A history of sanitary sewer overflows (SSOs) in Havelock has led Sound Rivers’ Neuse Riverkeeper Samantha Krop to make some suggestions as the town’s original deal with the state to get the issues fixed has expired and a new one is set to take its place.
“While important steps have been taken to address the City of Havelock’s sewage issue, we recognize that there is still much work to be done to bring the city into compliance with its Collection System Permit,” Sam wrote in public comments about the Havelock’s amended special order of consent (SOC) with the North Carolina Department of Environmental Quality’s Division of Water Resources (DWR).
The initial SOC to make sure the town repaired its sewer problems was put in place in December 2019; since, the town experienced four spills, dumping nearly 400,000 gallons of sewage into tributaries of the Neuse River. While the city claimed infrastructure repairs has reduced its sewer flow by 300,000 gallons per day, it requested an additional 20,000 gpd in May of 2021. However, there is no public record of a DWR analysis to determine whether the reduction took place, which is required. There is also no public record of whether the additional flow allocation was approved, nor documentation of a process that the state uses to ensure that there would be no additional burden to the sewer system.

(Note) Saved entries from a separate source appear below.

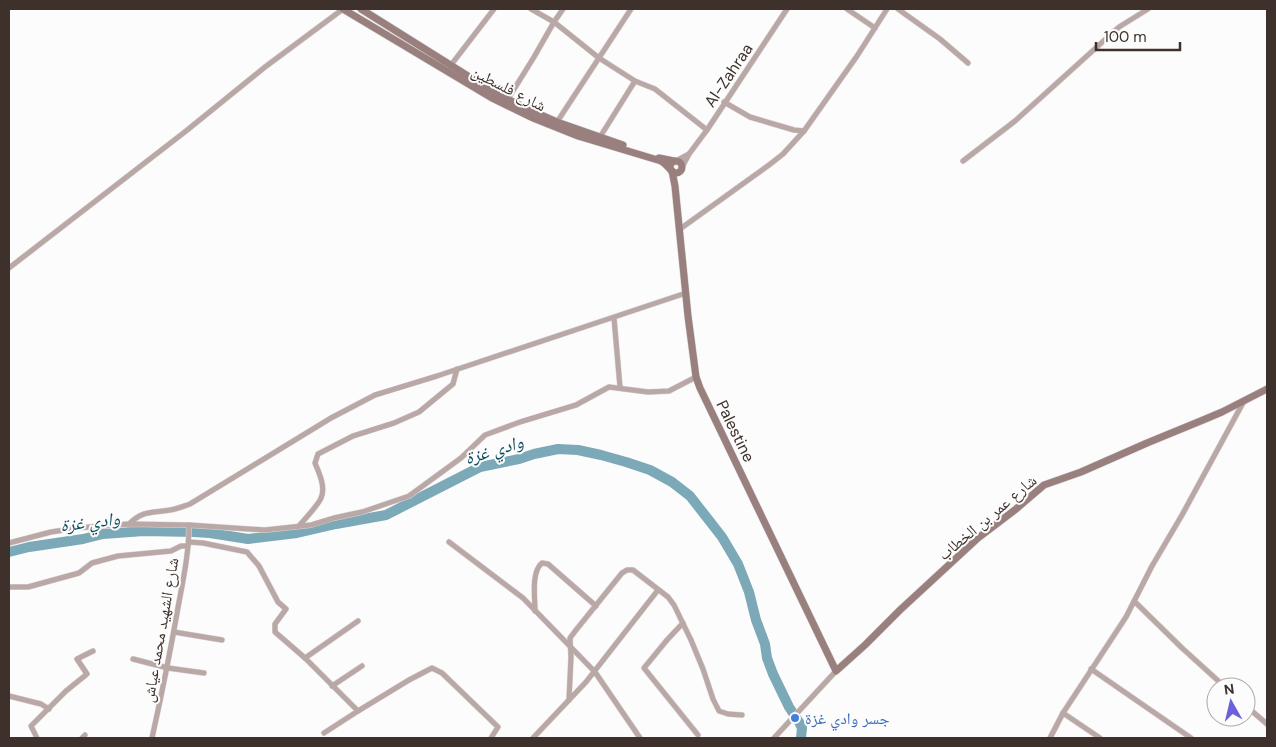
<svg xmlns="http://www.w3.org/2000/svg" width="1276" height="747" font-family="'DM Sans','Noto Naskh Arabic',sans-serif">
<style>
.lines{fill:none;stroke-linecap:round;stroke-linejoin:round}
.river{stroke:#7ca9b7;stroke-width:10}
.street-casing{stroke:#dad7d6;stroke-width:6}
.secondary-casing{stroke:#dad7d6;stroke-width:8}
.street{stroke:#baa8a7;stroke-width:5}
.secondary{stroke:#99807e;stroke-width:7}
.shop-dot{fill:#3f7fe0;stroke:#fcfcfc;stroke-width:2}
.labels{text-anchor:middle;stroke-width:4;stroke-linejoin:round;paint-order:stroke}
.street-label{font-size:16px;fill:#3e312b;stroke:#fcfcfc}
.shop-label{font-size:16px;fill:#366cbe;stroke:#fcfcfc;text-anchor:start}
.water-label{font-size:18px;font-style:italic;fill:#0c4e5d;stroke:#fcfcfc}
</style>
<rect width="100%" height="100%" fill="#fcfcfc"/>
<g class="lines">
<!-- river -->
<polyline class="river" points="9,552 29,547 83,539 103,534 144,531 193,532 210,533 248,539 297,533 336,524 386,515 480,467 519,459 534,454 558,449 578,450 601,455 626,462 650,470 672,482 690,496 722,537 738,564 749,592 756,620 765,644 767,658 773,674 789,707 799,722 802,728 801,738"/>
<defs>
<g id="street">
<polyline points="531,9 554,22 599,58 635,81 655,89 707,130"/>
<polyline points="847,9 875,28"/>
<polyline points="898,9 940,39 968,63"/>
<polyline points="451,65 494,9"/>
<polyline points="508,99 534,57 554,22 563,9"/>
<polyline points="724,102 750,117 794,130 804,131 857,56 887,9"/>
<polyline points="557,122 631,9"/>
<polyline points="600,137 635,81"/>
<polyline points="676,161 689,154"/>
<polyline points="963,161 1015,121 1119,27 1148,9"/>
<polyline points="681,169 689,154 707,130 787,9"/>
<polyline points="680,229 769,165 783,154 804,131"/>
<polyline points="9,268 186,131 265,67 343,9"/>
<polyline points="614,318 620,387"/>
<path d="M129 524C143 510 152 513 170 510 177 509 184 506 190 504L331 418 375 395 437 376 686 293"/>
<path d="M299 526C304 520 319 504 321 498 326 487 319 473 315 463L318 454 353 436 394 423 419 412 453 384 457 369"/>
<polyline points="189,542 203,543 247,552 259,566 278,602 286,609 275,624 275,632 305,658 358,711 409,680 432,668 442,673 498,727 491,738"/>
<polyline points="449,542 523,598 595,672 640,738"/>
<polyline points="9,543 51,532 77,528 102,526 129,524 189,525 265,530 311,525 334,518 362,512 409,496 461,458 485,435 520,422 576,405 609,387 648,392 669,391 696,377"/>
<polyline points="9,587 28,587 79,573 92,563 118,556 171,551 181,546 188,546"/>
<polyline points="1134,601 1182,648 1225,687"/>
<path d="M535 611C535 597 531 572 542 563L548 564 596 606"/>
<polyline points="683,623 667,640 644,668 698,735"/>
<polyline points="174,632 222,640"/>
<polyline points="305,658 358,621"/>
<polyline points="133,659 168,668 204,673"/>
<polyline points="1091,669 1191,738"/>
<polyline points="332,686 362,666"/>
<polyline points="9,696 41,704 49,709"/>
<polyline points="569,700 571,657 570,638 576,630 622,573 627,570 633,570 668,597 674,605 691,640 703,669 713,699 719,711 728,714 742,715"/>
<polyline points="1246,706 1267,724"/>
<polyline points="1063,713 1100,738"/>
<polyline points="324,733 358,711"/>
<polyline points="37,738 31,726 66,691 87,674 77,659 93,651"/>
<polyline points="82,738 85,735"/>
<path d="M152 738C162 693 171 648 179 602 184 576 189 551 189 525"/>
<polyline points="533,738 586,682 658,590"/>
<polyline points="774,738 836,671"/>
<polyline points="1050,738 1063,713 1126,617 1152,566 1182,515 1244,401"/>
</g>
<g id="secondary">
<polyline points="343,9 492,98 533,118 578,136 661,161 664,163 671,170"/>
<polyline points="361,9 495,93 532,111 557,122 623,145"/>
<polyline points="659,158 674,161"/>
<circle cx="676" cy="167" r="6"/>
<polyline points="672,171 675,186 688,316 696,377 700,388 836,671 865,645 900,610 978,538 1016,509 1044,485 1081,472 1147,443 1203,420 1222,412 1267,389"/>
</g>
</defs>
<!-- street casing -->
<use href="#street" class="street-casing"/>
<!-- secondary casing -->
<use href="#secondary" class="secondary-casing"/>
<!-- street -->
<use href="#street" class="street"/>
<!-- secondary -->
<use href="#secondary" class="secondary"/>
</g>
<!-- markers -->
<circle class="shop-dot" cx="795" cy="718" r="5"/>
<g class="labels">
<!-- street labels -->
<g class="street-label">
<text transform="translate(728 75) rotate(-56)" y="6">Al-Zahraa</text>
<text transform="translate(509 88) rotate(27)" y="6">شارع فلسطين</text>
<text transform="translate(736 431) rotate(64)" y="6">Palestine</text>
<text transform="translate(987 517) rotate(-40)" y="6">شارع عمر بن الخطاب</text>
<text transform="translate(160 630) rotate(-80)" y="6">شارع الشهيد محمد عياش</text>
</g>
<!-- shop labels -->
<g class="shop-label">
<text x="805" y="724">جسر وادي غزة</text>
</g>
<!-- water labels -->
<g class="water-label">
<text transform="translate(494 450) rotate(-17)" y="6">وادي غزة</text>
<text transform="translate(90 522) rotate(-7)" y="6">وادي غزة</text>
</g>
</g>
<!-- border -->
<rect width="1276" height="747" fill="none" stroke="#3e312b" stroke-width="20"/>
<!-- north arrow -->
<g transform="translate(1231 702) rotate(352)"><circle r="24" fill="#fcfcfc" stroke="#b0aba8"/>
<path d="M0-4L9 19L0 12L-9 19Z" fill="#6a62db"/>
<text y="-8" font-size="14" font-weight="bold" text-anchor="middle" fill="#3e312b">N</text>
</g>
<!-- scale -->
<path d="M1096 42v8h84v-8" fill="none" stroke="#3e312b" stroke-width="2.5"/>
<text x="1104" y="42" font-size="15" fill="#3e312b" stroke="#fcfcfc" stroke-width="4" paint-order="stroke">100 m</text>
</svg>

“The application filed by the City in December 2021 does not request an additional allocation of wastewater, only a timeline extension of two years to complete the necessary upgrades,” Sam wrote.
Two issues stand out: untreated waste entering waterways and a lack of transparency as to how and when these issues are being fixed.
When untreated human waste enters waterways, there is an influx of bacteria and nutrients. Bacteria can pose threats to recreational users, and excess nutrients contribute to the fish kills seen in the Neuse River each summer. Slocum Creek, in Havelock, is one of the sites tested weekly during Sound Rivers’ summer-long Swim Guide program. It’s also located in an area with a history of SSOs. Last year, Slocum Creek, a popular recreation site, had a Swim Guide fail rate of 64%, meaning E. coli levels exceeded federal recreational water-quality standards seven out of 11 times.
“Moving forward, we request that the City and DEQ be more transparent and find appropriate ways to communicate the ongoing repairs problems and plans with regular communication to city residents and stakeholders, especially those directly impacted by SSOs. Sound Rivers has received dozens of complaints and inquiries by concerned residents in the past two years, highlighting the public’s interest regarding this issue,” Sam wrote. “While the timeline has been extended an additional two years, please do what you can to implement repairs on an expedited timeline, with a priority toward those locations that have experienced SSOs in the recent past, and those locations likely to be over capacity in the near future. We believe that significant environmental and health impacts to Slocum creek and the City of Havelock warrant an urgent and timely approach to completing the construction and repair process ahead.”